Выбрать главу

Встретив его вопросительный взгляд, она сказала, морщась:

— Баб жалко…

Он улыбнулся снисходительно, не принимая ее слов всерьез, и с этой снисходительной улыбкой оглядел столики. Лика увидела, что большинство женщин отвечали на его взгляд как могли приятнее и только у некоторых неумело-неприступно деревенело лицо. Лика подумала, что все они, вернувшись из ресторана, не раз будут рассказывать, что сидел рядом один, страшно интересный, и так смотрел, так смотрел, что просто ужас. И Лика поняла, что Садчикову давно надоело это запрограммированное внимание, что понимать и жалеть женщин так, как понимает и жалеет она, он не может, потому что у него иная точка отсчета.

— Да, конечно, — проговорила она. — Вы другие.

— Потому что тебе их жалко, а мне нет?

— Потому что ты меряешь их своей постелью.

— Позволь, позволь! — воскликнул он. — А они?

— И они, — согласилась она. — Но с небольшой разницей. То, что почти для всех вас конец, то почти для всех нас — начало.

— Такова природа, — пошловато сказал он. Быть серьезным на эту тему ему не хотелось.

— Оставь! — воскликнула она. — Природа кончилась на изобретении дубинки.

Он как-то вдруг стушевался, будто испугался ее, и она это сразу ощутила.

— Вот видишь, — сказала она, — даже ты боишься.

— Позволь, позволь! — закричал он. — Чего боюсь?

— Откуда я знаю, чего вы все боитесь! — воскликнула она. — Вам нравится оставаться животными, но мы хотим другого! Мы! Другого!

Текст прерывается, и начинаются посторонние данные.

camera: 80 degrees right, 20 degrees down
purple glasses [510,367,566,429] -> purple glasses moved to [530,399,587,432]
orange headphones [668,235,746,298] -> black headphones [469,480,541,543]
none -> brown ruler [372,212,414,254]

— Ты просто сумасшедшая! — сказал он, схватив ее руки, которыми она тихо колотила по столу. — Ты сумасшедшая, — повторил он убежденно и с большим интересом. — Ты хочешь сказать, что мы отстали от вас?

— А ты посмотри! Ты посмотри на себя! — показала она в сторону столиков. — Это у тебя сальная рожа, это ты щиплешь за ляжку! Ты! Все они — это ты!..

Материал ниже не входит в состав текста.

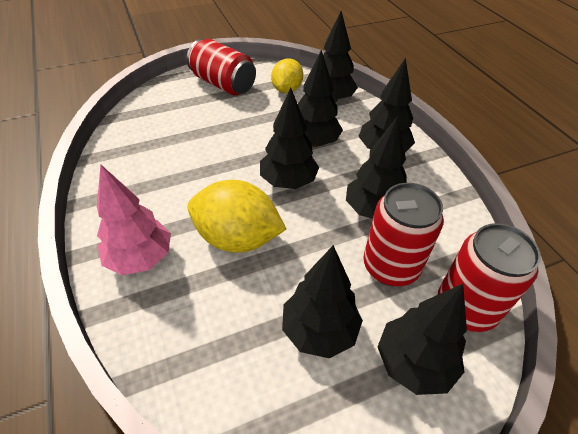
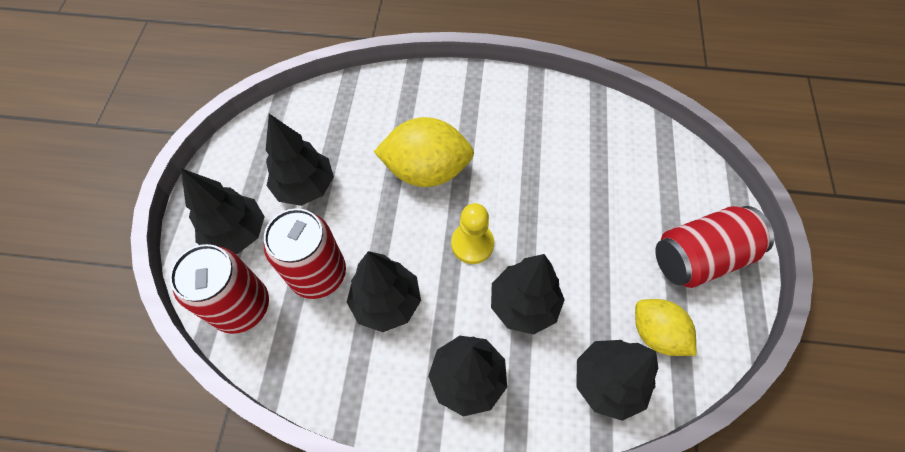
camera: 120 degrees right, 15 degrees up
pink tree [97,164,171,275] -> none
yellow lemon [187,180,286,253] -> yellow lemon turned 45 degrees clockwise [374,117,474,187]
black tree [260,87,319,189] -> yellow pawn [451,203,494,264]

Он торопливо отпустил ее руки. И тут же усмехнулся, делая вид, что ее слова нисколько его не задевают. А она, пригнув голову к салатам из сельди и зеленого горошка, упираясь в него бешеным взглядом, шипела разъяренной кошкой:

— Вы не отстали, вы деградируете! Вам до сих пор нравится убивать, вы губите землю радиацией и заводскими стоками, вы травите наших детей алкоголем, приготовленным из автомобильных шин! Это вы сумасшедшие! Вы боитесь чувств, боитесь мыслей, боитесь начальства, боитесь самих себя! Вы перестали быть мужчинами!.. Пусти меня! Пусти, я не хочу быть там, где нет мужчин!

Она и в самом деле вскочила и стремительно пошла к выходу. Ей уступали дорогу и смотрели вслед. Женщины смотрели с превосходством: у нас-то ведь все хорошо, не правда ли, милый?

* * *

Муж ждал ее на автобусной остановке.

— Испортился телевизор? — спросила она.

— Где ты была? — воскликнул муж. — Так долго? Я считал, что ты у Никитиных, но Ия Константиновна…

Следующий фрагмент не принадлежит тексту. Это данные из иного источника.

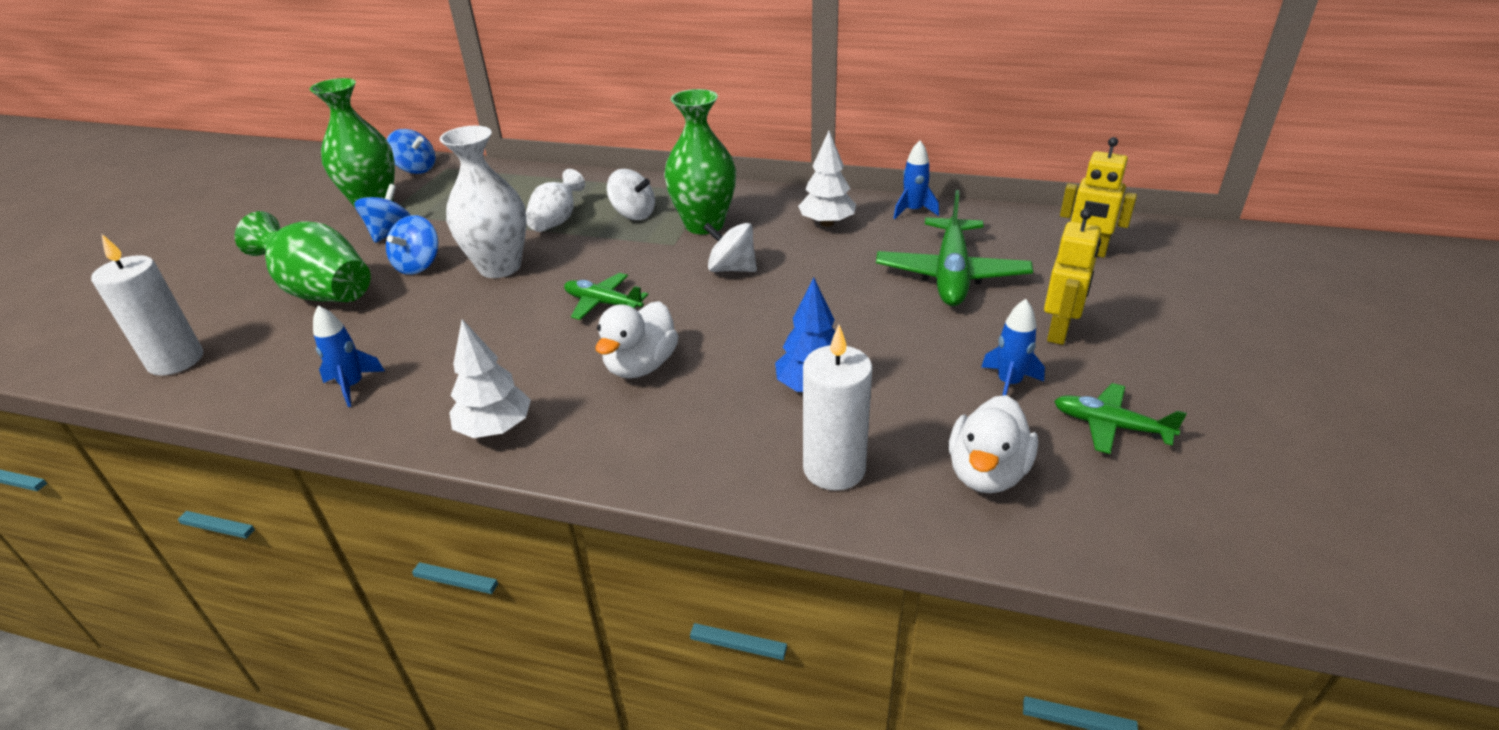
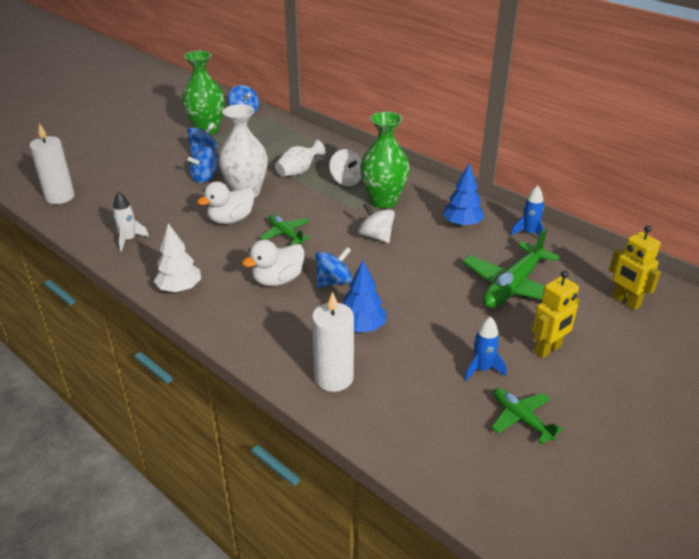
camera: 25 degrees right, 0 degrees up
green vase [235,211,371,302] -> none
blue rocket [313,306,385,407] -> white rocket [113,192,149,251]
white tree [798,131,856,227] -> blue tree [443,163,484,227]
white duck [949,395,1038,493] -> white duck moved to [197,181,254,224]
none -> blue spinning top [315,247,352,288]

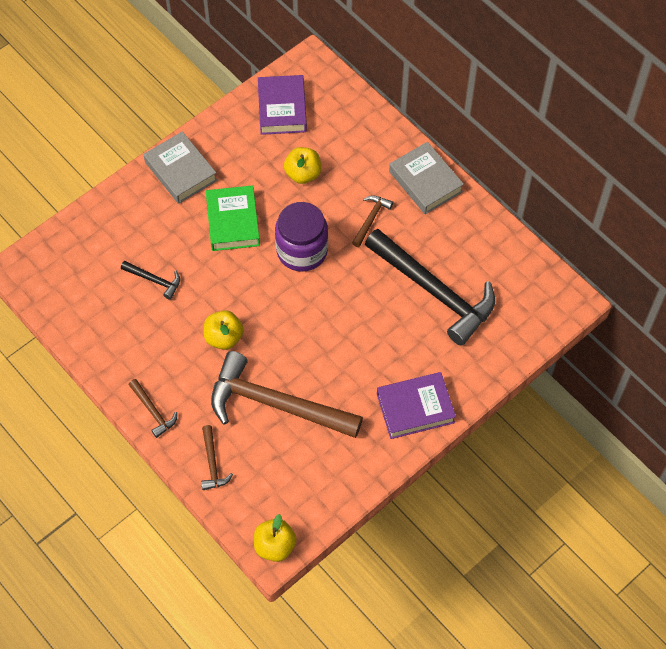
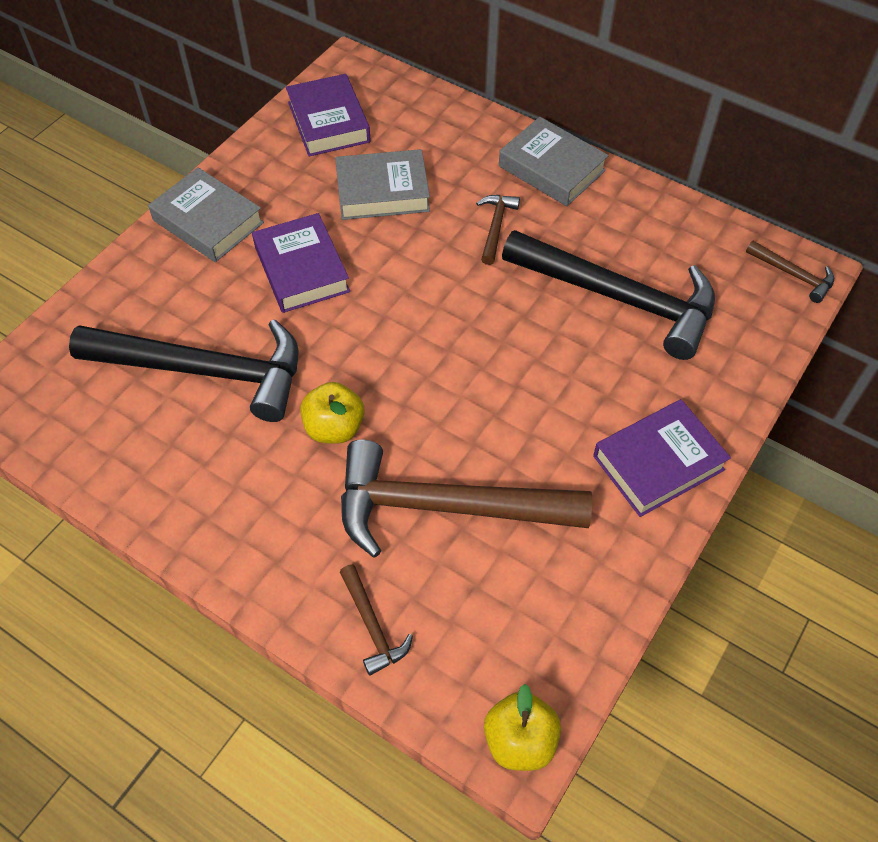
camera: 15 degrees left, 5 degrees down
black hammer [121,261,180,300] -> black hammer [69,319,299,422], size x2.35
brown hammer [129,379,177,438] -> brown hammer moved to [746,241,834,303]
green book [206,185,260,251] -> purple book [252,213,350,313]
purple jar [275,202,328,272] -> none
yellow apple [284,147,321,184] -> grey book [335,149,430,220]

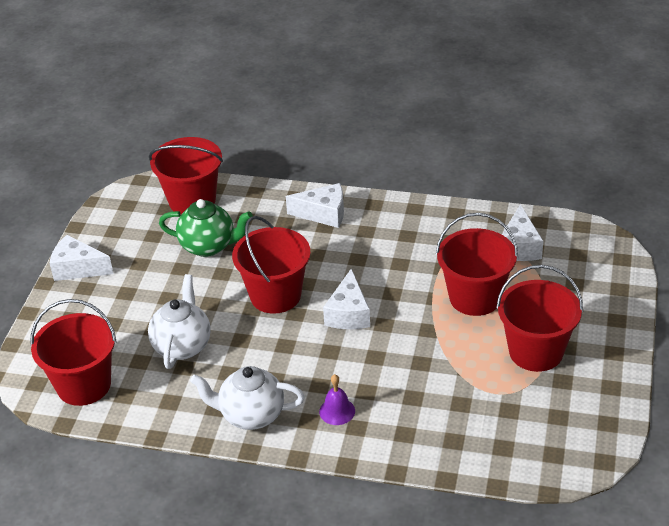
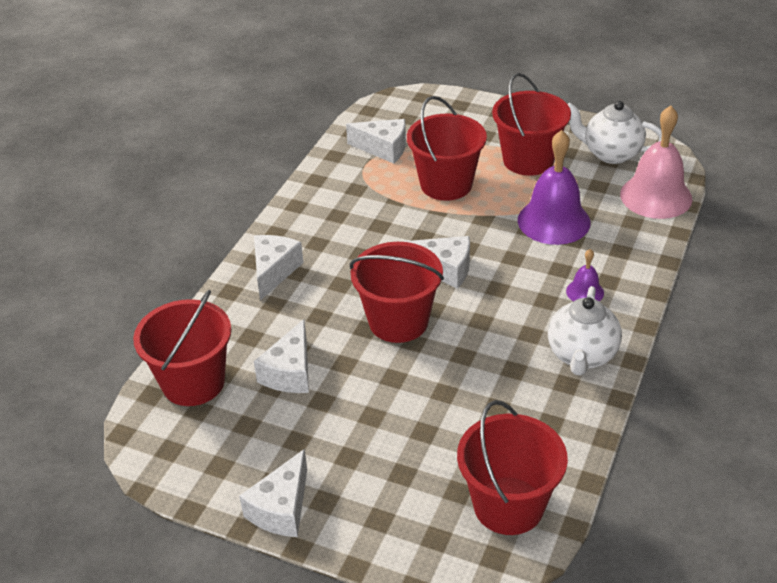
camera: 80 degrees left, 0 degrees up
white teapot [148,274,211,369] -> white teapot moved to [568,101,662,164]
green teapot [159,199,253,257] -> white cheese [254,319,309,393]
none -> purple bell [518,130,590,245]
none -> pink bell [620,106,692,219]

— Я была в ресторане, — нетерпеливо сказала она.

— Где? — изумился он. Нахмурился торопливо: — С кем?

Она усмехнулась его натужной ревности. Нисколько его не интересовало, где и с кем, но он соблюдал приличия.

— Я была с Садчиковым. Он очень нравится женщинам. А как его находишь ты?

Муж был недоволен. Но не тем недоволен, что она была с кем-то, а тем, что она не захотела скрыть, с кем была, и этим вынуждала его и дальше разыгрывать ревность. Он что-то невыразительно выговаривал ей, но она шла на полшага впереди и не слушала. Когда они вошли в подъезд, муж остановился у почтового ящика, чтобы достать вечернюю газету.

В гостиной работал телевизор. Толстое лицо на экране тянуло про любовь липким тенором. Лику передернуло от отвращения. Пожалуй, с меня хватит, сказала она и вытащила из-под телевизора одну из четырех рахитичных ножек. Телевизор стоял на трех и пел. Лика злорадно толкнула его на охромевшую сторону, он грохнулся на пол и осип. Он был со Знаком качества и пытался работать в лежачем положении. Лика запустила в экран тихоокеанской раковиной. В телевизоре нехотя что-то взорвалось.

Но террористическая акция потребовала слишком долгих усилий и облегчения не принесла.